A virtual conference announcing the launch of Diplomat Risk Intelligence probes how 9/11 changed the Asia-Pacific.

9/11 and Asia: Two Decades Later

Waterfall at North Tower with reflection of Freedom Tower, 9/11 Memorial, New York City

Credit: Flickr/Graduate Baruchian

Twenty years since al-Qaida attacked New York and Washington, D.C., setting in motion tectonic shifts in U.S. foreign policy, the events of September 11 – and how countries around the world responded to them – continue to reverberate across the Asia-Pacific.

The attacks forced many countries in the region to adopt much tougher counterterrorism postures; others saw them as political and geopolitical openings to reshape domestic security policy as well as realign themselves vis-à-vis the United States and its allies. Yet others viewed the attacks opportunistically in order to increase repression of minorities, Muslims predominantly. At the same time, the fall of Kabul on August 15 this year, marking an ignominious defeat in the global war on terror that began 20 years ago, once again demonstrates the sharp limits of military power in face of deep ethnic divisions and inequity. What lessons countries across the Asia-Pacific draw from this remain an open question.

“9/11 and Asia: Two Decades Later” – a virtual, pre-recorded conference hosted by The Diplomat to mark the launch of the magazine’s research and consulting division, Diplomat Risk Intelligence –looks at how 9/11 shaped regional counterterror postures and foreign policies.
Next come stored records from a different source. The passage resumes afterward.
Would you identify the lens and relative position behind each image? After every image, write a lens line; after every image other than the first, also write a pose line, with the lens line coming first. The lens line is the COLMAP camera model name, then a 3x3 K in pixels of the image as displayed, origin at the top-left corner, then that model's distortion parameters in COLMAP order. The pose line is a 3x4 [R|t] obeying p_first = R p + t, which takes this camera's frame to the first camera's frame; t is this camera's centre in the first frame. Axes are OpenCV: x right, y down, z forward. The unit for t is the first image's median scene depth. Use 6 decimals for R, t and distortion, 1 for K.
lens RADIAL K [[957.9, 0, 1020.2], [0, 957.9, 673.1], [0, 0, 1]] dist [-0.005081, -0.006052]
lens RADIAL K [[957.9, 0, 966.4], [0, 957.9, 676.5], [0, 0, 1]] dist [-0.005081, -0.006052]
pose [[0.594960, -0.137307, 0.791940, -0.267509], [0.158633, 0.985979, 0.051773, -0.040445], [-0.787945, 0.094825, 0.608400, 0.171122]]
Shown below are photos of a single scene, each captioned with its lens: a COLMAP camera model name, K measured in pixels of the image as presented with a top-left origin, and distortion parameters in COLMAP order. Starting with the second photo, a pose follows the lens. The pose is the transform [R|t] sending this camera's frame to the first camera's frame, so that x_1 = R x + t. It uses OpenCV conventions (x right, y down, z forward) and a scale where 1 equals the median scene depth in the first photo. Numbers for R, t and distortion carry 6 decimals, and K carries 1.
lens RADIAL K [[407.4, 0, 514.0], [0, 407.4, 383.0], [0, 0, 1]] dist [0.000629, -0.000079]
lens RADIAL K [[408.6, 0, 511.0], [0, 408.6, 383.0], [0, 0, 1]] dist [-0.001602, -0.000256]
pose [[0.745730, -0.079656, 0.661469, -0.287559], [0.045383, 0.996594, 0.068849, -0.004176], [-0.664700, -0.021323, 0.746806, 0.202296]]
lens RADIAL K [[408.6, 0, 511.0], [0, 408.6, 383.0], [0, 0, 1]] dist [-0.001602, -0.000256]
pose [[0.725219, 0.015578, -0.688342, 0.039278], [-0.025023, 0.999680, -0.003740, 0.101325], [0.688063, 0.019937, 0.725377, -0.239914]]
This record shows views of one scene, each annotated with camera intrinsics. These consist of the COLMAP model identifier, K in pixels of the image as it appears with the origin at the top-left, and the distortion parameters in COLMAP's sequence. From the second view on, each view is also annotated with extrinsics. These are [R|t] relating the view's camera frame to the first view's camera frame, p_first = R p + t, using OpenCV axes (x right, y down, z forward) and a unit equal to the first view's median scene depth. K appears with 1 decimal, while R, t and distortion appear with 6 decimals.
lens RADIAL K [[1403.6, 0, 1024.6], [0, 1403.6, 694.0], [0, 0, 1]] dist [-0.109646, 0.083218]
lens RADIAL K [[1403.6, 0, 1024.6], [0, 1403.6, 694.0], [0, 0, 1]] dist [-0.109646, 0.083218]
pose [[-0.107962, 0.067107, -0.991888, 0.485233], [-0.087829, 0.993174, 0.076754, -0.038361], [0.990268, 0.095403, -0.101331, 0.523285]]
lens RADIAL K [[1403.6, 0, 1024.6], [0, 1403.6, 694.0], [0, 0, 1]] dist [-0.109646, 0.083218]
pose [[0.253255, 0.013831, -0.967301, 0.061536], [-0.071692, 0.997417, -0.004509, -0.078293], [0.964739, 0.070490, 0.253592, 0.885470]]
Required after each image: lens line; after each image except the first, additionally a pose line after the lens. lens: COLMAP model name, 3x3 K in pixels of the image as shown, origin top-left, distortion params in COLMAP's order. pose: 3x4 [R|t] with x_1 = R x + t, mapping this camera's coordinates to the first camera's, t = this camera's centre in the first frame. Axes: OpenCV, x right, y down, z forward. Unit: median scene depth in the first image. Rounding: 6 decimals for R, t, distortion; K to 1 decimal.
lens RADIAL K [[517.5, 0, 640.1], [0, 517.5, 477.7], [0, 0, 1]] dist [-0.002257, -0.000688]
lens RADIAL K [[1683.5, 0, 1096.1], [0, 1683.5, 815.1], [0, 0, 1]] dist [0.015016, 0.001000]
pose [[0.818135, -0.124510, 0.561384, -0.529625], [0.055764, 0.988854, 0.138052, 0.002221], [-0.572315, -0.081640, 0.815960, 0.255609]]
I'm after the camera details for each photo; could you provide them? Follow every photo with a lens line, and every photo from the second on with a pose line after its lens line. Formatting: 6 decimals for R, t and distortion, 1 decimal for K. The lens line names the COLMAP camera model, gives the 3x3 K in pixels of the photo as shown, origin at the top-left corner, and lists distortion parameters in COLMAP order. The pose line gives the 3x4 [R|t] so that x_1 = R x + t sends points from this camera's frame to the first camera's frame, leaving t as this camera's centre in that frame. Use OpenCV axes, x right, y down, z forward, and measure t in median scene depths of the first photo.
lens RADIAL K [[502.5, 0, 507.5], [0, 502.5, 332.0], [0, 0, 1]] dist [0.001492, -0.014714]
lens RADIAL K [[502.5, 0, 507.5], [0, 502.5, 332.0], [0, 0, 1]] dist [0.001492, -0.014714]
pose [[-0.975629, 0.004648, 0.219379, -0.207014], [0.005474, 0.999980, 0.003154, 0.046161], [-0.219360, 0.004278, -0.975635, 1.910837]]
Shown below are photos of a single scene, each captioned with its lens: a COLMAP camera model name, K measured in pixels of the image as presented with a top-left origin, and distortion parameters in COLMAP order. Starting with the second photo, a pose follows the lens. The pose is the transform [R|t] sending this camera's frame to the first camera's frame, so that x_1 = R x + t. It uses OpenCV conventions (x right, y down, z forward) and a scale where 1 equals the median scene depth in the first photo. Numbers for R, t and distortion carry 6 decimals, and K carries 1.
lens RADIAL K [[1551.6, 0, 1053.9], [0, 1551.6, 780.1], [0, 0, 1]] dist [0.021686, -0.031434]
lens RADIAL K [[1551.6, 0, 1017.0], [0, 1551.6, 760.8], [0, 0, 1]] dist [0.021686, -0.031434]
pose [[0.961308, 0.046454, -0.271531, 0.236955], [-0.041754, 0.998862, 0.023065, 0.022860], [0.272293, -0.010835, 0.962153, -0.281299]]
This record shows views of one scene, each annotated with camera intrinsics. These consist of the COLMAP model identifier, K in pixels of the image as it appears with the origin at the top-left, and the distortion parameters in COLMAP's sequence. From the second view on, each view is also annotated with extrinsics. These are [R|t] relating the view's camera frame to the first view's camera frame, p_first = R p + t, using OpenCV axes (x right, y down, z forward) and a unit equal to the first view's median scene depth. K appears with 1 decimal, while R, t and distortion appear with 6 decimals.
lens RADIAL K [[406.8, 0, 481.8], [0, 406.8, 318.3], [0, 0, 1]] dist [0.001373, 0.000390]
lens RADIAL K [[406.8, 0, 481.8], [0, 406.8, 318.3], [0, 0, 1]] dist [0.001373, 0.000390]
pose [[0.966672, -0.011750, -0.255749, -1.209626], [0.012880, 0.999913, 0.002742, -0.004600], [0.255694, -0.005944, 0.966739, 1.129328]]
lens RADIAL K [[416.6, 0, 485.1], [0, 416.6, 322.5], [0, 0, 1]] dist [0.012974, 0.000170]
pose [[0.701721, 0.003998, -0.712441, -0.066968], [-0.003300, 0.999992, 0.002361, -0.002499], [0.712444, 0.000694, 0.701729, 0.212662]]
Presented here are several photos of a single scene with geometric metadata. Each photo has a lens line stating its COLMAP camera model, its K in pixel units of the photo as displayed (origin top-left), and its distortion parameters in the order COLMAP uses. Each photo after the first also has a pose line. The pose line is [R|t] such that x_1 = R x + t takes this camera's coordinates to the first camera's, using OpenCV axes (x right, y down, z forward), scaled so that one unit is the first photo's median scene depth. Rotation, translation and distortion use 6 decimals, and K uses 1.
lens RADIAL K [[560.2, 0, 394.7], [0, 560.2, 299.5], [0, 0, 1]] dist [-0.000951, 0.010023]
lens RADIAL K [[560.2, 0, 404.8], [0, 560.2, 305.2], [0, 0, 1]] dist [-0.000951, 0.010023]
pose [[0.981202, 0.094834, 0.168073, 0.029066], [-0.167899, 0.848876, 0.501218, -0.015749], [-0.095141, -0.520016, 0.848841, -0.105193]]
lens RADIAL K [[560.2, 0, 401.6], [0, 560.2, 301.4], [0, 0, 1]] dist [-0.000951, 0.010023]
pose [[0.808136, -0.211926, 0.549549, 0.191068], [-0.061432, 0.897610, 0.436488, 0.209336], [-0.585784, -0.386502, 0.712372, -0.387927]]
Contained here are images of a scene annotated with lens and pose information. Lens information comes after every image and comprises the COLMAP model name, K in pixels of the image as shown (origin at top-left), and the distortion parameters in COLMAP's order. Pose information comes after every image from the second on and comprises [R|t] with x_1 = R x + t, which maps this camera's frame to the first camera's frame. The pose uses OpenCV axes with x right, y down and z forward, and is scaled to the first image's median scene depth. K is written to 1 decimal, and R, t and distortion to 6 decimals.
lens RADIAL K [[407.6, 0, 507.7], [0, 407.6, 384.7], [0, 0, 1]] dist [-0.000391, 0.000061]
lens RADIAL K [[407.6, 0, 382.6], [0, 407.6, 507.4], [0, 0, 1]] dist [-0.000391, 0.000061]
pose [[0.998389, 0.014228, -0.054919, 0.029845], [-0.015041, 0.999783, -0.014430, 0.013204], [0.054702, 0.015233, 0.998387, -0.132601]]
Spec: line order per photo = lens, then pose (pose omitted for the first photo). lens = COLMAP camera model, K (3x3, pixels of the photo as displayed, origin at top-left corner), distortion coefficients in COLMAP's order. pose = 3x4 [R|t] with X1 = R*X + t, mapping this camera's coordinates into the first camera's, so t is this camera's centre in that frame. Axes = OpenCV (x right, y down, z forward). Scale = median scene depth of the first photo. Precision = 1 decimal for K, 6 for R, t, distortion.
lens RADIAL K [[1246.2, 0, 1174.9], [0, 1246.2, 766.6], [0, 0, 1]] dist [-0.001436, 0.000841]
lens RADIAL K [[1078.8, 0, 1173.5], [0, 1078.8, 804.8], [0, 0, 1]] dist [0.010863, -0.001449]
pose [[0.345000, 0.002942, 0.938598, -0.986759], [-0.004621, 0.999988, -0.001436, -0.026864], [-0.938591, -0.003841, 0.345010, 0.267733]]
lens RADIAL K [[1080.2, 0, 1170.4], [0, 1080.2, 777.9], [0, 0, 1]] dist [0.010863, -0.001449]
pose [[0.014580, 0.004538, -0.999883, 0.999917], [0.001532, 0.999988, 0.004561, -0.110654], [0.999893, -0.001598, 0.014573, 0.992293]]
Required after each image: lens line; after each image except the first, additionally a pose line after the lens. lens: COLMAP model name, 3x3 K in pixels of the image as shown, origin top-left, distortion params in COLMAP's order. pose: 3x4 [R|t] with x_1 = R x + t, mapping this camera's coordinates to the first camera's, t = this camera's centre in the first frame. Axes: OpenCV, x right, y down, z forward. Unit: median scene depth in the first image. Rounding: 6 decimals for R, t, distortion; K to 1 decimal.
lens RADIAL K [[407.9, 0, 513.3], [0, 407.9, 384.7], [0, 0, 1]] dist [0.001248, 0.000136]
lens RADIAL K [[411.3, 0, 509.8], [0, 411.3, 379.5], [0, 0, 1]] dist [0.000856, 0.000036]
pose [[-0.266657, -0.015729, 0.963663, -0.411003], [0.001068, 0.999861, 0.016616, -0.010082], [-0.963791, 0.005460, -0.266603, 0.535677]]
With three panels and eight leading experts as speakers, the conference focuses on how the region is viewing the return of the Taliban as Afghanistan’s ruling regime, and its impact on how regional powers assess the United States’ security commitments across the Indo-Pacific.



9/11 and Asia: Afghanistan, India, and Pakistan


Dr. Nilofar Sakhi is a Professorial Lecturer, Elliot School, George Washington University and Non-resident Senior Fellow, Atlantic Council.

Elizabeth Threlkeld is Senior Fellow and Deputy Director of the Stimson Center’s South Asia Program.

Moderator: Abhijnan Rej



9/11 and Asia: Southeast Asia


Dr. Zachary Abuza is a professor at the National War College, in Washington, DC, where he focuses on Southeast Asian politics and security issues.

Dr. Bilveer Singh is an Adjunct Senior Fellow at the Centre of Excellence for National Security (CENS) at the S. Rajaratnam School of International Studies (RSIS), Nanyang Technological University.

Dr. Joelene Jerard is the executive director at Centinel and an Adjunct Senior Fellow at RSIS, where she specializes in terrorist and extremist groups in Asia.

Moderator: Sebastian Strangio



9/11 and Asia: China


Sheena Chestnut Greitens is an associate professor at the LBJ School of Public Affairs at the University of Texas-Austin.

Yun Sun is a Senior Fellow and Co-Director of the East Asia Program and Director of the China Program at the Stimson Center.

Dr. Wang Zhen, research professor of international studies at the Shanghai Academy of Social Sciences (SASS), is currently director of the International Security Studies Program at the SASS Institute of China Studies.